题目:Gas Station
主要的考察点很明确就是图的最短路径,我的思路是这样,利用Dijkstra求出每个候选点到所有房屋的最短路径,每个候选点都找到最短路径中最短的那个,同时也计算出平均路程,然后根据这些最短路径和平均路径,选出符合题目要求的那个Solution。
注意点:这道题的给定的样例有点问题,平均路径的输出结果看起来是要四舍五入的,但是这样写最后一个测试点又通不过。

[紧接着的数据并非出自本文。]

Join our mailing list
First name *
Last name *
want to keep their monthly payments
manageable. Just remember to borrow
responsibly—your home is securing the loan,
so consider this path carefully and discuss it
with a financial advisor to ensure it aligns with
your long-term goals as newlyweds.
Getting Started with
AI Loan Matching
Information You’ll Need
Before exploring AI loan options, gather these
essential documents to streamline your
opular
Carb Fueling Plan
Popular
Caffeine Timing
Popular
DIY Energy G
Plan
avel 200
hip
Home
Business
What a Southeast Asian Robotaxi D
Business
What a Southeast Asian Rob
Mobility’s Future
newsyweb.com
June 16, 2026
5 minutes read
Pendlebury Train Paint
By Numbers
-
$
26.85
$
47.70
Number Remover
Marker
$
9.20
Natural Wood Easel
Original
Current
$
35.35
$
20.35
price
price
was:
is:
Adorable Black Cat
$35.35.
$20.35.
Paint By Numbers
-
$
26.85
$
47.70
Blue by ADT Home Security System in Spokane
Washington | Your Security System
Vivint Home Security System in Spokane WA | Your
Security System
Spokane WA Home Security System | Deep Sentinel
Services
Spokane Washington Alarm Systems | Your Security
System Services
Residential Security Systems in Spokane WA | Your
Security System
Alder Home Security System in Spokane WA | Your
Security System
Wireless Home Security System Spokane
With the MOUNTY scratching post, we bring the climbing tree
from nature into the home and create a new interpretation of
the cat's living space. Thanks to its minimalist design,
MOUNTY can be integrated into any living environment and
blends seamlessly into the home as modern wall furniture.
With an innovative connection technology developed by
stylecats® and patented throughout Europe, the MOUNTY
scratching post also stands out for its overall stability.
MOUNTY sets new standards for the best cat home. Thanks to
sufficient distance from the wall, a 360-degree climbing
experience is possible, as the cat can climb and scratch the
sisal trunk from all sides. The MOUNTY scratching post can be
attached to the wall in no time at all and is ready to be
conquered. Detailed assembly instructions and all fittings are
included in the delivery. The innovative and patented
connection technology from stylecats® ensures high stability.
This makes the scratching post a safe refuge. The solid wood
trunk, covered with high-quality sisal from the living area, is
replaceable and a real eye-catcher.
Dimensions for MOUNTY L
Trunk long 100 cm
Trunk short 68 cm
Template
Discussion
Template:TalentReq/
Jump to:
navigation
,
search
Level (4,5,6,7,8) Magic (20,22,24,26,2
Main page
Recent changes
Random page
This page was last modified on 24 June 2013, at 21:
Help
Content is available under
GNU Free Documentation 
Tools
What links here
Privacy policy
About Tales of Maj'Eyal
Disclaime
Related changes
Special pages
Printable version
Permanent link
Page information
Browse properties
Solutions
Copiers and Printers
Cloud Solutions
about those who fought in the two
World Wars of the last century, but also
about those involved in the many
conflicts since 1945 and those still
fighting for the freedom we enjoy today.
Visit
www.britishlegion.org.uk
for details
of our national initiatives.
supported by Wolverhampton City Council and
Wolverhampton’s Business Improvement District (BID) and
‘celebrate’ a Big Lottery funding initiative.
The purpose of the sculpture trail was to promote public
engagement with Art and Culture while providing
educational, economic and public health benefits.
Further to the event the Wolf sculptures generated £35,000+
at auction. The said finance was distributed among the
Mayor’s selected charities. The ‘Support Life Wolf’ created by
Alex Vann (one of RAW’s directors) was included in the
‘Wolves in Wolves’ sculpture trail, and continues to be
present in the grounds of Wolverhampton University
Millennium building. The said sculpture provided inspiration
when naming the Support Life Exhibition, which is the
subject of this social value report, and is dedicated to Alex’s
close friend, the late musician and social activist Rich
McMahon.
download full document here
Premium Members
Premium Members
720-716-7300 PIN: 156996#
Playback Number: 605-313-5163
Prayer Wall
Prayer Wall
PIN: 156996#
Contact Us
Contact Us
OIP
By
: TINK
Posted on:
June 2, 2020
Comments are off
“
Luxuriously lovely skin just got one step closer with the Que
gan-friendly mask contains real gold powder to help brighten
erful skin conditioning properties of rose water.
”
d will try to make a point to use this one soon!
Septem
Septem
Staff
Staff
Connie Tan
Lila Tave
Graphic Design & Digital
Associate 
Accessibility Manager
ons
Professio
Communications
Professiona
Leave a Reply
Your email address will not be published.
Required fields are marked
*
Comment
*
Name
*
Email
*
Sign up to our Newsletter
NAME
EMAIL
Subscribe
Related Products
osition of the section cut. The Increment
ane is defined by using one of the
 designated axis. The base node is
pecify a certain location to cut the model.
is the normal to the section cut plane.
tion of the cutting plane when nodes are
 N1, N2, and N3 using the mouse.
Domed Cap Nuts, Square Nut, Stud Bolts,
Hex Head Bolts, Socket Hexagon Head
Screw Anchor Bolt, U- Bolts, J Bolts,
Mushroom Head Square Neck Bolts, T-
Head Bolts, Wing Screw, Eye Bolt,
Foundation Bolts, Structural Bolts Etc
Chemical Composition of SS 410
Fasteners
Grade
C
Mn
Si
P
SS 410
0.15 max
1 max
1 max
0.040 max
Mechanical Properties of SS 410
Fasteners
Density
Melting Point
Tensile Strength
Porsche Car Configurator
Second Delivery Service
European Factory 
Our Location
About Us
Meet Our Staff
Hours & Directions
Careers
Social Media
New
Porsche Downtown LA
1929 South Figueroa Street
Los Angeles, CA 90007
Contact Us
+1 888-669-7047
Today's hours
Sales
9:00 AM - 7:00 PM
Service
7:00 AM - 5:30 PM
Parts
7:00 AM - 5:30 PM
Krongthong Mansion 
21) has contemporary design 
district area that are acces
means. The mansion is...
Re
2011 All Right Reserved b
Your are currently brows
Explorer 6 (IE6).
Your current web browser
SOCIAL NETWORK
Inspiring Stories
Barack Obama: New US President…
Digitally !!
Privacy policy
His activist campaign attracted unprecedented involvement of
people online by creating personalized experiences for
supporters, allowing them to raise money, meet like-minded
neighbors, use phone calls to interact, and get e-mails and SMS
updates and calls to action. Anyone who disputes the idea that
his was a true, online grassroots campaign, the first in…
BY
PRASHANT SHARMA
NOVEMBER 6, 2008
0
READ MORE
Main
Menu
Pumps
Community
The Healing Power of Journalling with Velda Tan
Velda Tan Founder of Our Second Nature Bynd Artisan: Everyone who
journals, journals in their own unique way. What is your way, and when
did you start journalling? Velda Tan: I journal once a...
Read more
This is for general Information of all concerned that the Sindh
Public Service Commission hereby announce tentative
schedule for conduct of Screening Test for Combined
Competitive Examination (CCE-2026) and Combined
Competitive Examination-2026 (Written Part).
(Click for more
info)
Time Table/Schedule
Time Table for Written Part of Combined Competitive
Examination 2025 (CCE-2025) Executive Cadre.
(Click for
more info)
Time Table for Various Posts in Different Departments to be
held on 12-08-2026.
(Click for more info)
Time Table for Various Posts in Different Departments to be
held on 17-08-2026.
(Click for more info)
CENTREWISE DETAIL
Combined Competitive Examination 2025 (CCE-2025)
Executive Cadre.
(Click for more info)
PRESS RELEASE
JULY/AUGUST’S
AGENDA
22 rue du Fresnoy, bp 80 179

(PS:输出并没有要求四舍五入,但这个样例的误导就很难受)
代码:
#include <bits/stdc++.h>
#define INF 0x3f3f3f3f
using namespace std;
const int maxN = 1100;
int n,m,k,md,ds;
int graph[maxN][maxN];
struct Gas{
int id;
double minDis,avgDis;
explicit Gas(int id,double minDis,double avgDis){this->id = id;this->minDis = minDis;this->avgDis = avgDis;}
};
vector<Gas> candidate;
auto cmp = [](Gas a,Gas b){return a.minDis == b.minDis ? (a.avgDis == b.avgDis ? a.id < b.id : a.avgDis < b.avgDis) : a.minDis > b.minDis;};
void dijkstra(int c){
int marked[maxN]{0},dist[maxN]{0};
for(int i = 1;i <= n+m;i++) dist[i] = graph[c][i];
marked[c] = 1;
for(int i = 1;i <= n+m;i++){
int ks = -1,minV = INF;
for(int j = 1;j <= n+m;j++){
if(!marked[j] && dist[j] < minV) ks = j,minV = dist[j];
}
if(ks == -1) break;
marked[ks] = 1;
for(int j = 1;j <= n+m;j++){
if(!marked[j]) dist[j] = min(dist[j],dist[ks] + graph[ks][j]);
}
}
int sum{0},flag{0},minDis = INF;
for(int i = 1;i <= n;i++){
sum += dist[i];
if(dist[i] > md) {flag = 1;break;}
if(dist[i] < minDis) minDis = dist[i];
}
if(!flag){
Gas gas(c-n,double(minDis),sum * 1.0 / n);
candidate.push_back(gas);
}
}
int main() {
scanf("%d %d %d %d",&n,&m,&k,&md);
memset(graph,0x3f,sizeof(graph));
char v[5],w[5];
while(k--){
scanf("%s %s %d",v,w,&ds);
int a = v[0] == 'G' ? n + atoi(v+1) : atoi(v);
int b = w[0] == 'G' ? n + atoi(w+1) : atoi(w);
graph[a][b] = graph[b][a] = ds;
}
for(int i = 1;i <= m;i++) dijkstra(n + i);
if(candidate.empty()) printf("No Solution\n");
else{
sort(candidate.begin(),candidate.end(),cmp);
Gas ans= candidate.front();
printf("G%d\n%.1f %.1f\n",ans.id,ans.minDis,ans.avgDis);
}
return 0;
}
因为候选点很少(<=10),所里偷懒用了排序。